Mechanism of transport of riboflavin in rabbit intestinal brush border membrane vesicles

Abstract

Uptake of luminal riboflavin (RF) into the absorptive cells of rabbit small intestine was examined using purified brush border membrane vesicle (BBMV) preparations. These preparations were used in order to eliminate the interference of intracellular metabolism that occurs to the RF molecule during absorption. Uptake of RF by BBMV was found to be mainly (> 76%) the result of transport of the vitamin into the intracellular space with less binding to membrane surfaces. All 3H radioactivity that appeared in the intravesicular space after incubation with [3H]RF was found to be in the form of intact RF. Uptake of RF with time was independent of the presence or absence of a Na+ or a K+ gradient (out > in) and occurred without transaccumulation of the substrate in the intravesicular space. Furthermore, changing the incubation buffer pH showed minimal effect on RF uptake. When examined as a function of concentration, the initial rate of RF uptake was found to be saturable both in jejunal and ileal BBMV with an apparent Km of 7.24 +/- 1.06 and 8.88 +/- 0.90 microM and Vmax of 24.31 +/- 1.48 and 34.24 +/- 1.55 pmol/mg protein/5 sec, respectively. Unlabeled RF and the related compounds lumiflavin, 8-aminoriboflavin, isoriboflavin, and lumichrome all inhibited (but to different degrees) the uptake of physiologic concentration of [3H]RF. On the other hand, 8-hydroxyriboflavin, lumazine, and D-ribose all failed to inhibit [3H]RF uptake.

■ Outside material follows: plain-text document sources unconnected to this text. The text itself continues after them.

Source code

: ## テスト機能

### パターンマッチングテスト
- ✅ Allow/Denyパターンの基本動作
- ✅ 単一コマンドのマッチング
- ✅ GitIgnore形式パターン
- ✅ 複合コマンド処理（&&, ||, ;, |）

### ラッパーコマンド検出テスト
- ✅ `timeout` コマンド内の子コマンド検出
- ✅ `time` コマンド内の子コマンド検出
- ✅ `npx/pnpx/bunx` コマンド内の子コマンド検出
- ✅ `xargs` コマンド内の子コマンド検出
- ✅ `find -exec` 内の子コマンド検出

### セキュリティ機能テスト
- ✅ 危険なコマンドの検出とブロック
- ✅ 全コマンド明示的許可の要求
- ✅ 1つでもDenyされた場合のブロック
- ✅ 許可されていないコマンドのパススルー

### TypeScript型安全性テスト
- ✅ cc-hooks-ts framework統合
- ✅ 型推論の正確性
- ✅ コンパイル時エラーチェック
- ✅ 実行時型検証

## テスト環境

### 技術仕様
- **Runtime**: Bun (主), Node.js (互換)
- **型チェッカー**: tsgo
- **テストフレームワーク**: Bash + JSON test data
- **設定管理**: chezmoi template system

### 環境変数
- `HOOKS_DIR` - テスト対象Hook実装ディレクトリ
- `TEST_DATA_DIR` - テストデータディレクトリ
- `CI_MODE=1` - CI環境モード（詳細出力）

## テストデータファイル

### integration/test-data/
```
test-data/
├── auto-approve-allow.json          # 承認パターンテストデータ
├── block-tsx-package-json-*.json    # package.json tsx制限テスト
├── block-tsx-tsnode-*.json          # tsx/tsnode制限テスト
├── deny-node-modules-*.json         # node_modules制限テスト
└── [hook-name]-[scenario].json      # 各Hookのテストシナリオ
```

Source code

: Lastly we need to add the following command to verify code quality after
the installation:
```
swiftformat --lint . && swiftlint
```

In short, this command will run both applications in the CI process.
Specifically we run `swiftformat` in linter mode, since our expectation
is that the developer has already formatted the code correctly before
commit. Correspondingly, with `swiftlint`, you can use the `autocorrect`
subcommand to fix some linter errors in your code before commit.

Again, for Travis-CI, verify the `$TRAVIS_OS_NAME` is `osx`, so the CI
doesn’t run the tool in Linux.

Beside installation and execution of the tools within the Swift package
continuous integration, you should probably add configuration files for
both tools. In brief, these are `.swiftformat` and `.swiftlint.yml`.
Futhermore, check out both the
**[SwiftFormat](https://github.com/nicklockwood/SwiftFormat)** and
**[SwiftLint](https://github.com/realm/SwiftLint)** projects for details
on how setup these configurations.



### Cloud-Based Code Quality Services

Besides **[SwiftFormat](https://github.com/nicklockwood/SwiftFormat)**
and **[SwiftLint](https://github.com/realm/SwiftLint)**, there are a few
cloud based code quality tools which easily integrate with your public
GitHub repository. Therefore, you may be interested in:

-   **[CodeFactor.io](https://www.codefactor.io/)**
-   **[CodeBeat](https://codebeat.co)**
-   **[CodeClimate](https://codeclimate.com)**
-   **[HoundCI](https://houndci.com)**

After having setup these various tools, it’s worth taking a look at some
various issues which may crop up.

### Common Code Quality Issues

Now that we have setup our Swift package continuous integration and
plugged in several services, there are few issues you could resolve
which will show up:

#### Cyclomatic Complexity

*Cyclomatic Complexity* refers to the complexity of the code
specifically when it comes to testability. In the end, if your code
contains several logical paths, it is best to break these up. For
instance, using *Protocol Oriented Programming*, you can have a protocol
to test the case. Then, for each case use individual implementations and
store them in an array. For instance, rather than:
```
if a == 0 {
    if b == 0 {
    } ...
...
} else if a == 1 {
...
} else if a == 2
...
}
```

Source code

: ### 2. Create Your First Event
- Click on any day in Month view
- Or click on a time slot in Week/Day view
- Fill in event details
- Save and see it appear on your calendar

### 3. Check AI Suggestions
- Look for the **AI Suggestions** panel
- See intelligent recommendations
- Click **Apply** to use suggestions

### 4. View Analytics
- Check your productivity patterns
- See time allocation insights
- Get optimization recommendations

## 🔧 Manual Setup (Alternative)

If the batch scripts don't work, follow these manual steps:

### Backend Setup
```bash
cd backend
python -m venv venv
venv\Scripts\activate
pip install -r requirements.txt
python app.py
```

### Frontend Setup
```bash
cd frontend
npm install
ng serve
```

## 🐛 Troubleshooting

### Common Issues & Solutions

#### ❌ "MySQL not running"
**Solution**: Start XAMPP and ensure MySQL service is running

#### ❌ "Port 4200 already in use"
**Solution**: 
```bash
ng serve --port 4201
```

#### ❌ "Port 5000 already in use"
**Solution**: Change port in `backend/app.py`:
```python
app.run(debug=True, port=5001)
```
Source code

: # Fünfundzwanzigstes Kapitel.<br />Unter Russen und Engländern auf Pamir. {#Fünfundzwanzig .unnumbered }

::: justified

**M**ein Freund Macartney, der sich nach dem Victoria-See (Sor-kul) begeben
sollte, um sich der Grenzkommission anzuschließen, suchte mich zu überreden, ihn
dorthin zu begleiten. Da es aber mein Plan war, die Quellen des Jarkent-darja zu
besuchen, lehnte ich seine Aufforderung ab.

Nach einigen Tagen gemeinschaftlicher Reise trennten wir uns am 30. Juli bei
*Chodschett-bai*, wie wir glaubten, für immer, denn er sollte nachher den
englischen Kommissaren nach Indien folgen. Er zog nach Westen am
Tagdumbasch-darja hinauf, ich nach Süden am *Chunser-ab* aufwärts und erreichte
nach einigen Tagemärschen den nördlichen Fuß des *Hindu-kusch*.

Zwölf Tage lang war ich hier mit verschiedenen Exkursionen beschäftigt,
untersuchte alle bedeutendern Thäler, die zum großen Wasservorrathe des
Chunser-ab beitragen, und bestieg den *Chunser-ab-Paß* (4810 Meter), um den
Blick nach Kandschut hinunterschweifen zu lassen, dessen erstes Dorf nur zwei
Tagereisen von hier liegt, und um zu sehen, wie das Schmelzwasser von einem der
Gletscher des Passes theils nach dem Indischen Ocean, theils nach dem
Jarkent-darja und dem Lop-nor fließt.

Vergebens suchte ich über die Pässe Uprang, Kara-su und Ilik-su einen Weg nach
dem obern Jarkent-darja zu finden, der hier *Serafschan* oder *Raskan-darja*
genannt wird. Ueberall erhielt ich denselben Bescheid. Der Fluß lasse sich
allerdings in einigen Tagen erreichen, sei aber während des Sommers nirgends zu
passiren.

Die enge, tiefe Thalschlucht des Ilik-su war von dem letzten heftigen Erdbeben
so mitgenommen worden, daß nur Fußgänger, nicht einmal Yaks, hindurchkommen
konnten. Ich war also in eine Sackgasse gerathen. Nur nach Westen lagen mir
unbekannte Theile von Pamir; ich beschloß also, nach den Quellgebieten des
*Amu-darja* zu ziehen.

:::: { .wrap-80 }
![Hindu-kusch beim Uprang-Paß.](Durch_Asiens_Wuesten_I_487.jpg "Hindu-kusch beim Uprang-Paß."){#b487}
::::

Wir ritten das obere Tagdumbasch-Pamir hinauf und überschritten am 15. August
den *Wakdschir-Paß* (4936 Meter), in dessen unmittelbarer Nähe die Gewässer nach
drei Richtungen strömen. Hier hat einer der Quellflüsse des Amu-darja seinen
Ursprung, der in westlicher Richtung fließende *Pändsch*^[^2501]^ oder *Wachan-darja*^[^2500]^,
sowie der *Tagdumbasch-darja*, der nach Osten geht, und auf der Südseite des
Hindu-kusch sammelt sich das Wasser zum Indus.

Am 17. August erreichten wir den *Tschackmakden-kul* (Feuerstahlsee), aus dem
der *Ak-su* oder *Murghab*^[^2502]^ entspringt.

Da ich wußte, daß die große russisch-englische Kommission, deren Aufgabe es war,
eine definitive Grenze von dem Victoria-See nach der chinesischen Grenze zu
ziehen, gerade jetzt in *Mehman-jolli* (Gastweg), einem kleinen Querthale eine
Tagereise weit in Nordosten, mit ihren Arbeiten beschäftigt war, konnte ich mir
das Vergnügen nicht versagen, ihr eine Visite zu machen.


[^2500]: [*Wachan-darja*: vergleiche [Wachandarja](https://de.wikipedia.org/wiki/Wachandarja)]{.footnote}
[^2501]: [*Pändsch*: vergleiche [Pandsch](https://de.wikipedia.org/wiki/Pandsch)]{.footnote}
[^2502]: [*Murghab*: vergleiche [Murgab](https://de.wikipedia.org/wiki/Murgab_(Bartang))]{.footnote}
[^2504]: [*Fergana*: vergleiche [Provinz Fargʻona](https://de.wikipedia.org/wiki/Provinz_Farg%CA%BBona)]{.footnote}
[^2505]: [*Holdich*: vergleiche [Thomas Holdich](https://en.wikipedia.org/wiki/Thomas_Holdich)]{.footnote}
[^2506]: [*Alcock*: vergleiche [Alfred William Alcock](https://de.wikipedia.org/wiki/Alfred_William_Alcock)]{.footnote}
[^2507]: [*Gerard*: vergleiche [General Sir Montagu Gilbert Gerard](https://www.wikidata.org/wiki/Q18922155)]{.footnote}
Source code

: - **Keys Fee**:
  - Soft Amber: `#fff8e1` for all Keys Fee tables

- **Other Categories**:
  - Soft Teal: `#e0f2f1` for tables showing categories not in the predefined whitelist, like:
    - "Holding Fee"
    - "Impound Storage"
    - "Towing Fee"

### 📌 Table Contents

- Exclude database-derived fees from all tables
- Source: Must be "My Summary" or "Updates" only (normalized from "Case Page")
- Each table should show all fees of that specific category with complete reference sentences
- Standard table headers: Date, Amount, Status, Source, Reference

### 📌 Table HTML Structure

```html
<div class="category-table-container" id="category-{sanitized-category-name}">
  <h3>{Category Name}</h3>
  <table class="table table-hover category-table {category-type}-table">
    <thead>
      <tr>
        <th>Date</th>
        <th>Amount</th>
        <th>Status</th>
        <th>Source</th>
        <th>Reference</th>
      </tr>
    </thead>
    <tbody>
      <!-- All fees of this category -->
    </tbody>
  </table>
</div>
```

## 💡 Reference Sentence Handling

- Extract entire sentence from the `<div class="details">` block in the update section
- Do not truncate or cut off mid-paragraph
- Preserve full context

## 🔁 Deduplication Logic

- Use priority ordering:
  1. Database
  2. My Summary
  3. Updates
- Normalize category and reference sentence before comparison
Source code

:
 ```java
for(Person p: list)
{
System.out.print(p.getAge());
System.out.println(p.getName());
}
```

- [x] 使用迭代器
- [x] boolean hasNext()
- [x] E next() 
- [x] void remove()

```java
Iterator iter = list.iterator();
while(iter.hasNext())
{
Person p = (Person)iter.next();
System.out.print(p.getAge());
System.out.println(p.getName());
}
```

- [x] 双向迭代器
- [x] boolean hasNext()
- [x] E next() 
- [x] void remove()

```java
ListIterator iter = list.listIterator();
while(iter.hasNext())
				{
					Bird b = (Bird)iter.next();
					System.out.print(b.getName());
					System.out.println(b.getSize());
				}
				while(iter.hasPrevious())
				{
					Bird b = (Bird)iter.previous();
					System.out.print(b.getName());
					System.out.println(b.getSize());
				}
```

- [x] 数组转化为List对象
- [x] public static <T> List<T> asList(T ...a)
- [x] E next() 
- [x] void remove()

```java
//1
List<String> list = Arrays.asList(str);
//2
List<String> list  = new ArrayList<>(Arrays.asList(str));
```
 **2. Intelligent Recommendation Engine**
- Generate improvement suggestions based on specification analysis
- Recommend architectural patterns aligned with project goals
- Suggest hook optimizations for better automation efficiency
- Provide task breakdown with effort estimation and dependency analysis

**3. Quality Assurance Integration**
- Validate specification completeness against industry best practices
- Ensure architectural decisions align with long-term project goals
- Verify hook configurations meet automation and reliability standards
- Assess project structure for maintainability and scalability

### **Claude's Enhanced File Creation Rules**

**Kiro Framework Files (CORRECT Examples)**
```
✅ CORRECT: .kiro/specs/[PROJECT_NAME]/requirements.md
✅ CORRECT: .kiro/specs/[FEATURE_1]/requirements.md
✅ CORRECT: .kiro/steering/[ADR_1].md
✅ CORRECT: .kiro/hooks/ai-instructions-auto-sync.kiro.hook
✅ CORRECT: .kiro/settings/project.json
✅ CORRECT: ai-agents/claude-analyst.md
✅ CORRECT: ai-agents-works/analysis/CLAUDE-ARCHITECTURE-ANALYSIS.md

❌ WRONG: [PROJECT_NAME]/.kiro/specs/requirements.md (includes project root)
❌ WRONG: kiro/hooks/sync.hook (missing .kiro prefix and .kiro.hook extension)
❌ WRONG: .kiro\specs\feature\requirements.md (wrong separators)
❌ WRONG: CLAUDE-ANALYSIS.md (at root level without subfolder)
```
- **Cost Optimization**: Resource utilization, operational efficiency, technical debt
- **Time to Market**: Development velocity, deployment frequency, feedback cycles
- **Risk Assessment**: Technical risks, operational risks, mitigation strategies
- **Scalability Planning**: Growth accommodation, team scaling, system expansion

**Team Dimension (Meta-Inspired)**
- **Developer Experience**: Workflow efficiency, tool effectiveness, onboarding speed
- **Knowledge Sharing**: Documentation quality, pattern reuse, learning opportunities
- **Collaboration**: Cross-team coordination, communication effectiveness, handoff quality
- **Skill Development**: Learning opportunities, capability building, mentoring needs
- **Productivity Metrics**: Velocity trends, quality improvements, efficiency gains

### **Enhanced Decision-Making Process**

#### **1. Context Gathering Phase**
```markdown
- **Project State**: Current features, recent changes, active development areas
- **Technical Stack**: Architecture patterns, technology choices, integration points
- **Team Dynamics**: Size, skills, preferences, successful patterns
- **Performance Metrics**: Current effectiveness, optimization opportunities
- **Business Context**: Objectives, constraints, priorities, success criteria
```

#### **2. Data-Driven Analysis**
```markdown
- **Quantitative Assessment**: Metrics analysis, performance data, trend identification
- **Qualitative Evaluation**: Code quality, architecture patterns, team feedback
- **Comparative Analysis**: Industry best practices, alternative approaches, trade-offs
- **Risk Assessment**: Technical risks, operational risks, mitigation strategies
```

Similarly, the membrane transport inhibitors DIDS, SITS, and furosemide all failed to inhibit [3H]RF uptake. The uptake of RF was found to be insensitive to changes in the transmembrane electrical potential, as shown by studies with anion substitution and valinomycin K(+)-induced negative or positive intravesicular potential methodologies. These results indicate that RF uptake by rabbit intestinal BBMV occurs via a carrier-mediated system that is Na+ independent in nature and transports the substrate by an electroneutral process. The role of this system in the overall absorption process of RF is discussed.